** Opening Available data block **
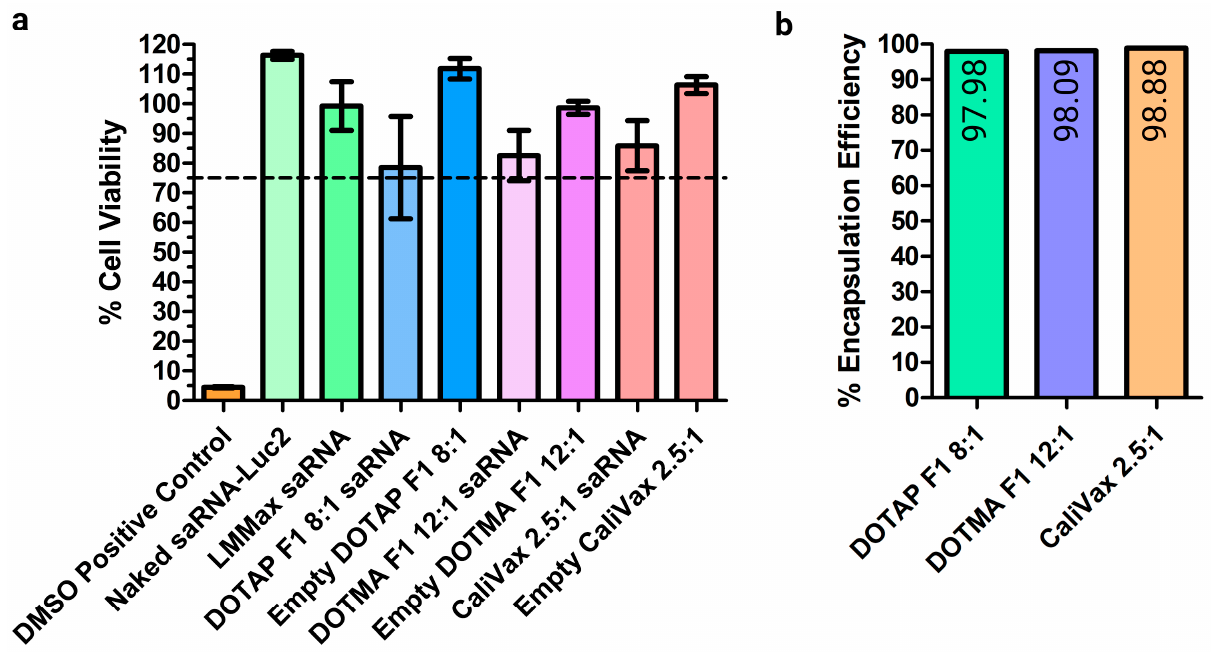
Figure 5. Absence of toxicity and high encapsulation efficiency of saRNA-Ext-cLNPs. ( a ) MTT cell toxicity assays were performed following transfection of saRNAs alone, cLNPs alone (empty) and formulated/complexed saRNA-cLNPs. Transfection of saRNAs with Lipofectamine Messenger Max (LMMax) and DMSO were included as controls. saRNA-cLNPs were found not to be toxic as percentage viability remained above 75%. ( b ) Encapsulation efficiency of CaliVax, and DOTMA and DOTAP F1 saRNA-cLNPs was >95% as measured by RiboGreen assay, showing strong adsorption of saRNA to the surface of the cLNPs. Results are depicted as the mean, with standard error of the mean. Created using GraphPad prism 4 and 5 and BioRender.com.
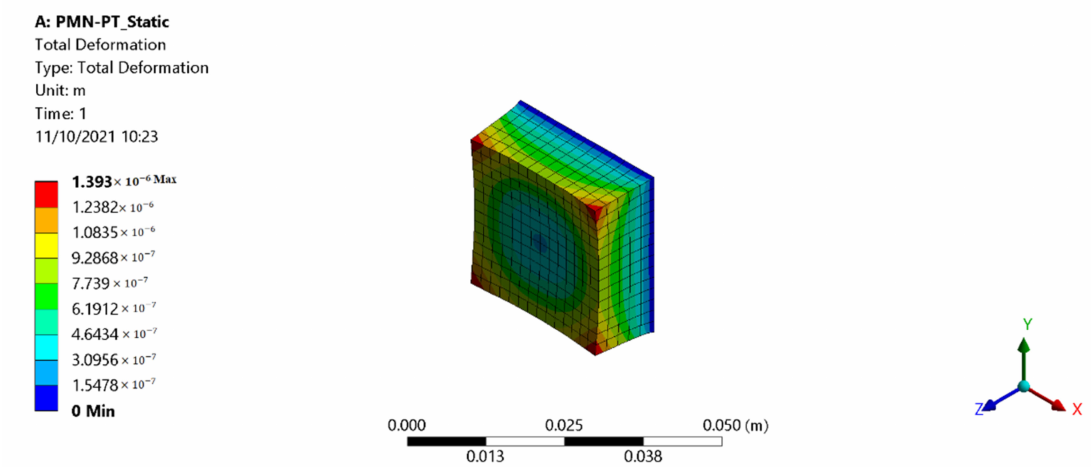
Figure 5. PMN-28% PT plate static analysis result using Method 2.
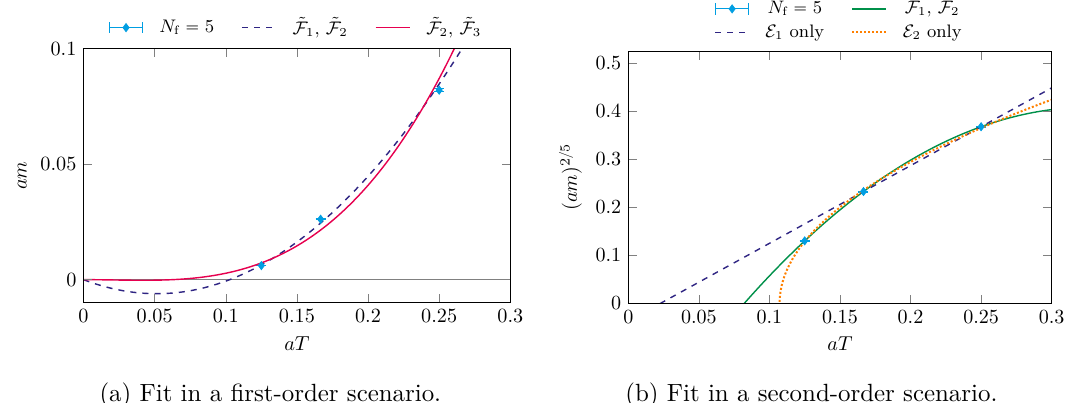
Figure 8. Chiral critical line for N f = 5 . Fits from table 4 pertaining to a first-order scenario, eq. (4.5), do not describe the data. The data are instead consistent with a second-order scenario. In (b) the green solid line interpolates the data according to eq. (4.7) truncated at next-to-leading order. Dashed and dotted lines represent interpolations according to eqs. (4.8) and (4.9), respec-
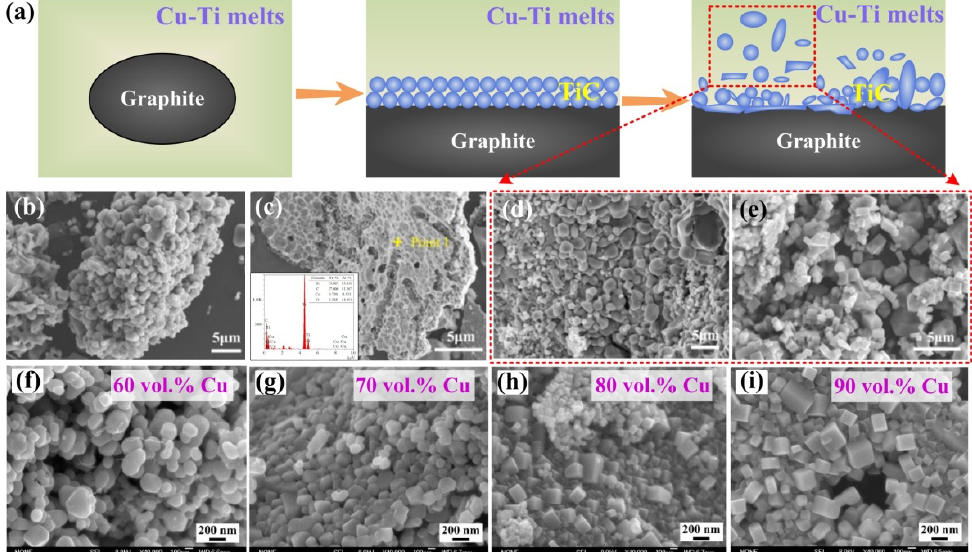
Figure 14. ( a ) the schematic diagram of the formation and separation of TiC in Cu-Ti melts. Some TiC that fails to break away from the graphite will form ( b ) TiC agglomerations or ( c ) partly integrate into larger plate-like morphologies. ( d ) Spherical and ( e ) polyhedron-like TiC particles in melts. With permission from Reference [115], copyright (2017) Elsevier.; ( f – i ) The extracted TiC particles synthesized by Cu-Ti-C system with different Cu content (from 60 vol.% to 90 vol.%).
** Closing Available data block **
What this task involves:
Nothing but the lines from the one containing "Figure 5. PMN-28%" through the end of the listing is to be output, and those lines are to be output exactly, pictures excluded.

Final answer:
Figure 5. PMN-28% PT plate static analysis result using Method 2.
Figure 8. Chiral critical line for N f = 5 . Fits from table 4 pertaining to a first-order scenario, eq. (4.5), do not describe the data. The data are instead consistent with a second-order scenario. In (b) the green solid line interpolates the data according to eq. (4.7) truncated at next-to-leading order. Dashed and dotted lines represent interpolations according to eqs. (4.8) and (4.9), respec-
Figure 14. ( a ) the schematic diagram of the formation and separation of TiC in Cu-Ti melts. Some TiC that fails to break away from the graphite will form ( b ) TiC agglomerations or ( c ) partly integrate into larger plate-like morphologies. ( d ) Spherical and ( e ) polyhedron-like TiC particles in melts. With permission from Reference [115], copyright (2017) Elsevier.; ( f – i ) The extracted TiC particles synthesized by Cu-Ti-C system with different Cu content (from 60 vol.% to 90 vol.%).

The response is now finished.